> [Work to complete]
Could you repeat every entry below word for word, leaving out the pictures?
Supplied data START
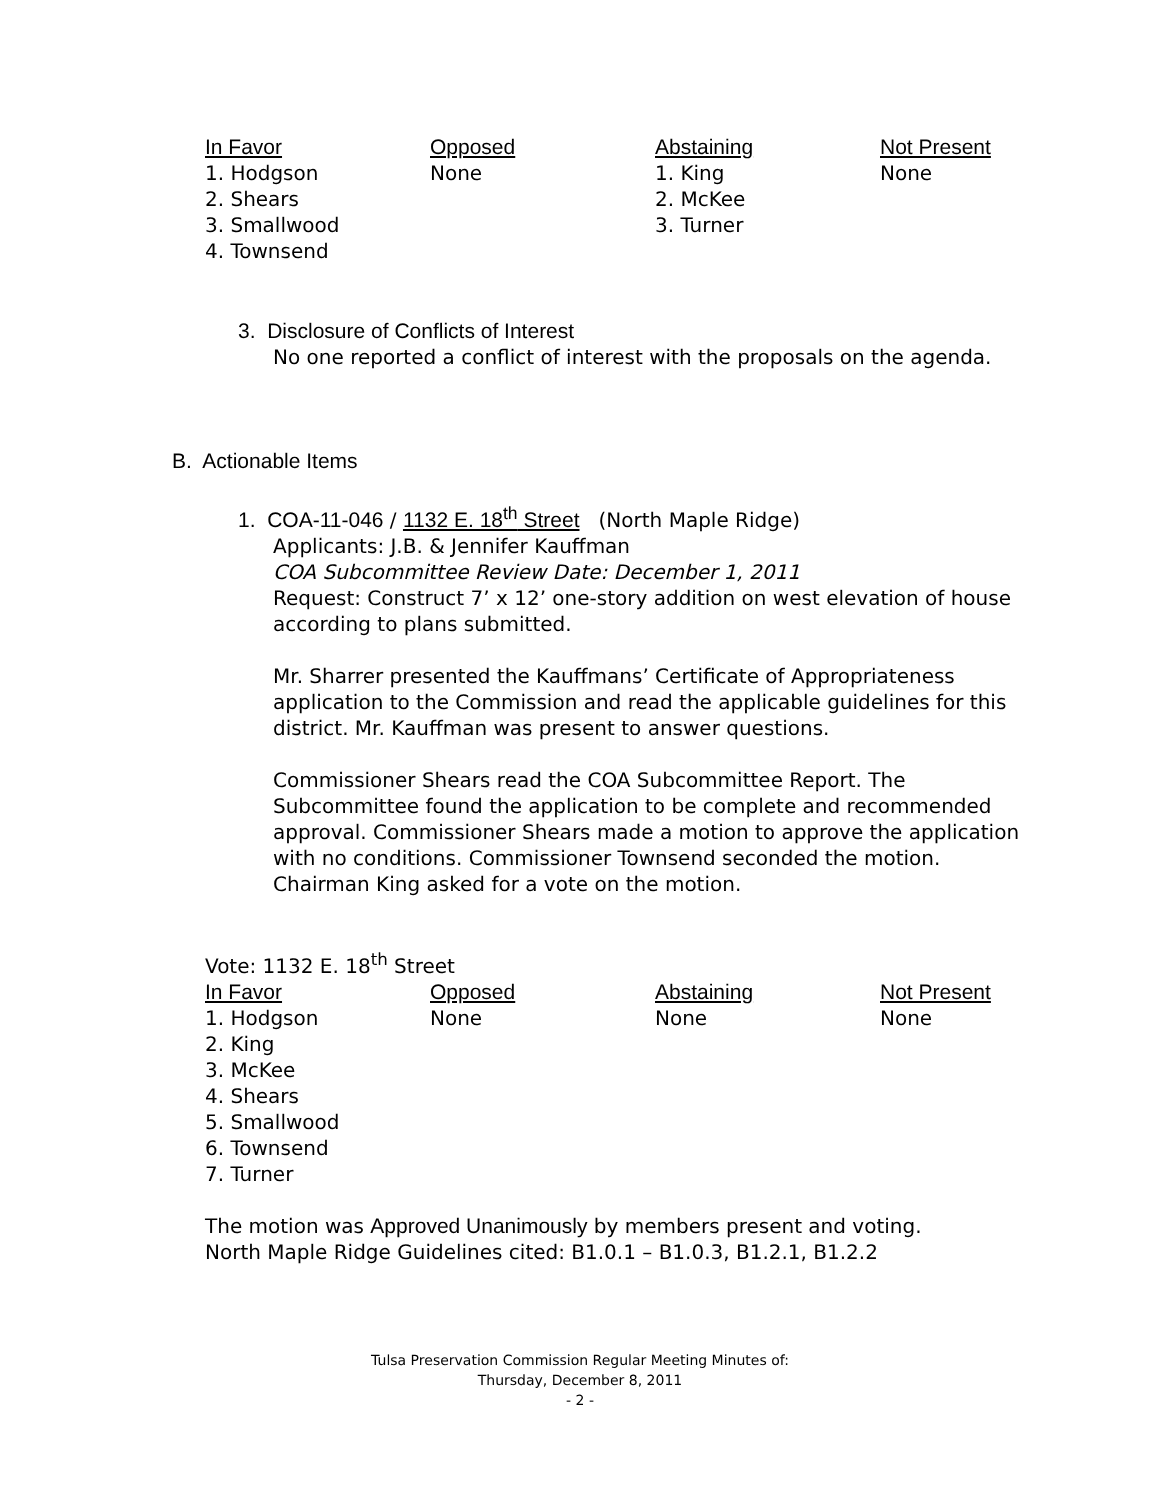| In Favor | Opposed | Abstaining | Not Present |
| --- | --- | --- | --- |
| 1. Hodgson | None | 1. King | None |
| 2. Shears | | 2. McKee | |
| 3. Smallwood | | 3. Turner | |
| 4. Townsend | | | |
3. Disclosure of Conflicts of Interest
No one reported a conflict of interest with the proposals on the agenda.
B. Actionable Items
1. COA-11-046 / 1132 E. 18<sup>th</sup> Street (North Maple Ridge)
Applicants: J.B. & Jennifer Kauffman
COA Subcommittee Review Date: December 1, 2011
Request: Construct 7’ x 12’ one-story addition on west elevation of house according to plans submitted.
Mr. Sharrer presented the Kauffmans’ Certificate of Appropriateness application to the Commission and read the applicable guidelines for this district. Mr. Kauffman was present to answer questions.
Commissioner Shears read the COA Subcommittee Report. The Subcommittee found the application to be complete and recommended approval. Commissioner Shears made a motion to approve the application with no conditions. Commissioner Townsend seconded the motion. Chairman King asked for a vote on the motion.
Vote: 1132 E. 18<sup>th</sup> Street
| In Favor | Opposed | Abstaining | Not Present |
| --- | --- | --- | --- |
| 1. Hodgson | None | None | None |
| 2. King | | | |
| 3. McKee | | | |
| 4. Shears | | | |
| 5. Smallwood | | | |
| 6. Townsend | | | |
| 7. Turner | | | |
The motion was Approved Unanimously by members present and voting.
North Maple Ridge Guidelines cited: B1.0.1 – B1.0.3, B1.2.1, B1.2.2
Tulsa Preservation Commission Regular Meeting Minutes of:
Thursday, December 8, 2011
- 2 -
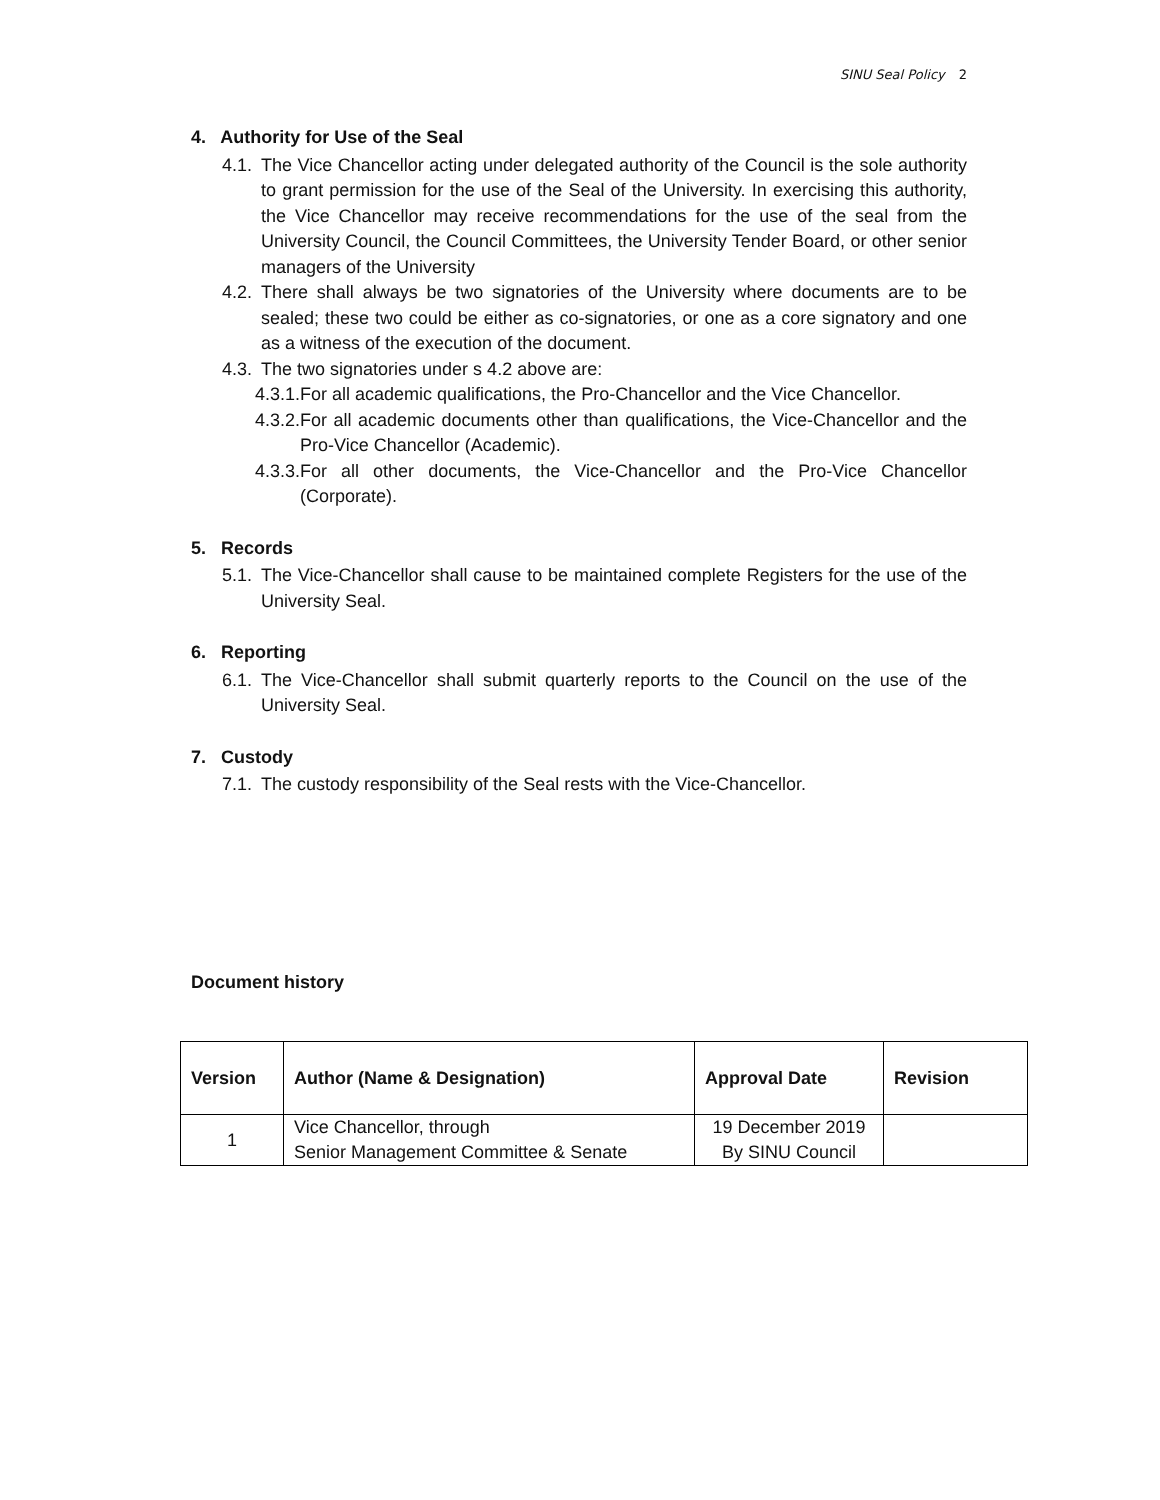SINU Seal Policy 2
4. Authority for Use of the Seal
4.1. The Vice Chancellor acting under delegated authority of the Council is the sole authority to grant permission for the use of the Seal of the University. In exercising this authority, the Vice Chancellor may receive recommendations for the use of the seal from the University Council, the Council Committees, the University Tender Board, or other senior managers of the University
4.2. There shall always be two signatories of the University where documents are to be sealed; these two could be either as co-signatories, or one as a core signatory and one as a witness of the execution of the document.
4.3. The two signatories under s 4.2 above are:
4.3.1. For all academic qualifications, the Pro-Chancellor and the Vice Chancellor.
4.3.2. For all academic documents other than qualifications, the Vice-Chancellor and the Pro-Vice Chancellor (Academic).
4.3.3. For all other documents, the Vice-Chancellor and the Pro-Vice Chancellor (Corporate).
5. Records
5.1. The Vice-Chancellor shall cause to be maintained complete Registers for the use of the University Seal.
6. Reporting
6.1. The Vice-Chancellor shall submit quarterly reports to the Council on the use of the University Seal.
7. Custody
7.1. The custody responsibility of the Seal rests with the Vice-Chancellor.
Document history
| Version | Author (Name & Designation) | Approval Date | Revision |
| --- | --- | --- | --- |
| 1 | Vice Chancellor, through Senior Management Committee & Senate | 19 December 2019 By SINU Council | |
Supplied data END
> [Reply to the task]
| In Favor | Opposed | Abstaining | Not Present |
| --- | --- | --- | --- |
| 1. Hodgson | None | 1. King | None |
| 2. Shears | | 2. McKee | |
| 3. Smallwood | | 3. Turner | |
| 4. Townsend | | | |
3. Disclosure of Conflicts of Interest
No one reported a conflict of interest with the proposals on the agenda.
B. Actionable Items
1. COA-11-046 / 1132 E. 18<sup>th</sup> Street (North Maple Ridge)
Applicants: J.B. & Jennifer Kauffman
COA Subcommittee Review Date: December 1, 2011
Request: Construct 7’ x 12’ one-story addition on west elevation of house according to plans submitted.
Mr. Sharrer presented the Kauffmans’ Certificate of Appropriateness application to the Commission and read the applicable guidelines for this district. Mr. Kauffman was present to answer questions.
Commissioner Shears read the COA Subcommittee Report. The Subcommittee found the application to be complete and recommended approval. Commissioner Shears made a motion to approve the application with no conditions. Commissioner Townsend seconded the motion. Chairman King asked for a vote on the motion.
Vote: 1132 E. 18<sup>th</sup> Street
| In Favor | Opposed | Abstaining | Not Present |
| --- | --- | --- | --- |
| 1. Hodgson | None | None | None |
| 2. King | | | |
| 3. McKee | | | |
| 4. Shears | | | |
| 5. Smallwood | | | |
| 6. Townsend | | | |
| 7. Turner | | | |
The motion was Approved Unanimously by members present and voting.
North Maple Ridge Guidelines cited: B1.0.1 – B1.0.3, B1.2.1, B1.2.2
Tulsa Preservation Commission Regular Meeting Minutes of:
Thursday, December 8, 2011
- 2 -
SINU Seal Policy 2
4. Authority for Use of the Seal
4.1. The Vice Chancellor acting under delegated authority of the Council is the sole authority to grant permission for the use of the Seal of the University. In exercising this authority, the Vice Chancellor may receive recommendations for the use of the seal from the University Council, the Council Committees, the University Tender Board, or other senior managers of the University
4.2. There shall always be two signatories of the University where documents are to be sealed; these two could be either as co-signatories, or one as a core signatory and one as a witness of the execution of the document.
4.3. The two signatories under s 4.2 above are:
4.3.1. For all academic qualifications, the Pro-Chancellor and the Vice Chancellor.
4.3.2. For all academic documents other than qualifications, the Vice-Chancellor and the Pro-Vice Chancellor (Academic).
4.3.3. For all other documents, the Vice-Chancellor and the Pro-Vice Chancellor (Corporate).
5. Records
5.1. The Vice-Chancellor shall cause to be maintained complete Registers for the use of the University Seal.
6. Reporting
6.1. The Vice-Chancellor shall submit quarterly reports to the Council on the use of the University Seal.
7. Custody
7.1. The custody responsibility of the Seal rests with the Vice-Chancellor.
Document history
| Version | Author (Name & Designation) | Approval Date | Revision |
| --- | --- | --- | --- |
| 1 | Vice Chancellor, through Senior Management Committee & Senate | 19 December 2019 By SINU Council | |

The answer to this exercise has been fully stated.